Try it:
The string "were" appears in some lines of the entries that follow; copy each such line.

Given information:
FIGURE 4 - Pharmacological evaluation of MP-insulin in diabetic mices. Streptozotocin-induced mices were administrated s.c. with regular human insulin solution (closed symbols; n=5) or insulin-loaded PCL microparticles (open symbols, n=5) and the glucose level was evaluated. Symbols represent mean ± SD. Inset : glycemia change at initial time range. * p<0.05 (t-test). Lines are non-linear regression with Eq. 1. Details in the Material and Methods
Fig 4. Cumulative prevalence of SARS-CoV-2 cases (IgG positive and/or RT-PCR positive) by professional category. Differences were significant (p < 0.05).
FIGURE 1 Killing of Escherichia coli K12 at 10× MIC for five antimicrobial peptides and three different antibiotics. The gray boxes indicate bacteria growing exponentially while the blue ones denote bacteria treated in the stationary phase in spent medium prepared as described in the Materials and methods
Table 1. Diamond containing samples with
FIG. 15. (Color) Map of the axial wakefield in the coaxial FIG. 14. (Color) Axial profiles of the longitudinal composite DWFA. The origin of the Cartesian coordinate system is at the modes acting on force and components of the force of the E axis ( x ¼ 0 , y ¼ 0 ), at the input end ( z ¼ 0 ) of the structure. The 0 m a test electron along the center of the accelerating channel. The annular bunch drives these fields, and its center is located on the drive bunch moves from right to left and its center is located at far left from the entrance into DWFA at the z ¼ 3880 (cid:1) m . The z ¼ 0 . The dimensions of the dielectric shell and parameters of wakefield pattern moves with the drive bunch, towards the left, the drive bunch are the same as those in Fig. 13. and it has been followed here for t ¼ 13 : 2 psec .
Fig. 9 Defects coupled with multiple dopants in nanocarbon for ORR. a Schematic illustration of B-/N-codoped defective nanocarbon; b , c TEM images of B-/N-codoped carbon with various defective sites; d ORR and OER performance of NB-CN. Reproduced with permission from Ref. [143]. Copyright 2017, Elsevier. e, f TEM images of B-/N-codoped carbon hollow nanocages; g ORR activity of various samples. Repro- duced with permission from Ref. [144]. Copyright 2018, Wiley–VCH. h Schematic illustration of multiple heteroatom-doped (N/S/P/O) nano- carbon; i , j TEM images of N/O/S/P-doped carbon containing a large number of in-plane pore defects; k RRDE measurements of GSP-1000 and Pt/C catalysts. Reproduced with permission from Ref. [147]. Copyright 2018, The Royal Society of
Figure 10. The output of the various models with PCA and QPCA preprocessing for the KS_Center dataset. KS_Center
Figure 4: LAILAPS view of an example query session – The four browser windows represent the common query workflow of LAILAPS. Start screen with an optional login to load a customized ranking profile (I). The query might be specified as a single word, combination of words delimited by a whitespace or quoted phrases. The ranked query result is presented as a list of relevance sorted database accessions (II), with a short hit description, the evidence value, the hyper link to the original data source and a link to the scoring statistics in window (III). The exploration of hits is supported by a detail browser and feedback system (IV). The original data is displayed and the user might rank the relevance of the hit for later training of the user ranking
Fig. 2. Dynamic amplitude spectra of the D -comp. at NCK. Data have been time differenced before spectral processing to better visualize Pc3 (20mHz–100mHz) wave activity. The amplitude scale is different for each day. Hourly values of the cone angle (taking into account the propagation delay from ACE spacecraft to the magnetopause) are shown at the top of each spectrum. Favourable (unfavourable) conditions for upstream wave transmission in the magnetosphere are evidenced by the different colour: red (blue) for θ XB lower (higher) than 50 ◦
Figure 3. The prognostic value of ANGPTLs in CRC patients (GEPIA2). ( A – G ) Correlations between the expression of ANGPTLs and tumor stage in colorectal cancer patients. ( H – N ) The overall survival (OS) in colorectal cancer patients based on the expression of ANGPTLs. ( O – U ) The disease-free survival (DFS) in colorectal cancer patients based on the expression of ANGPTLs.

Solution for this problem:
FIGURE 4 - Pharmacological evaluation of MP-insulin in diabetic mices. Streptozotocin-induced mices were administrated s.c. with regular human insulin solution (closed symbols; n=5) or insulin-loaded PCL microparticles (open symbols, n=5) and the glucose level was evaluated. Symbols represent mean ± SD. Inset : glycemia change at initial time range. * p<0.05 (t-test). Lines are non-linear regression with Eq. 1. Details in the Material and Methods
Fig 4. Cumulative prevalence of SARS-CoV-2 cases (IgG positive and/or RT-PCR positive) by professional category. Differences were significant (p < 0.05).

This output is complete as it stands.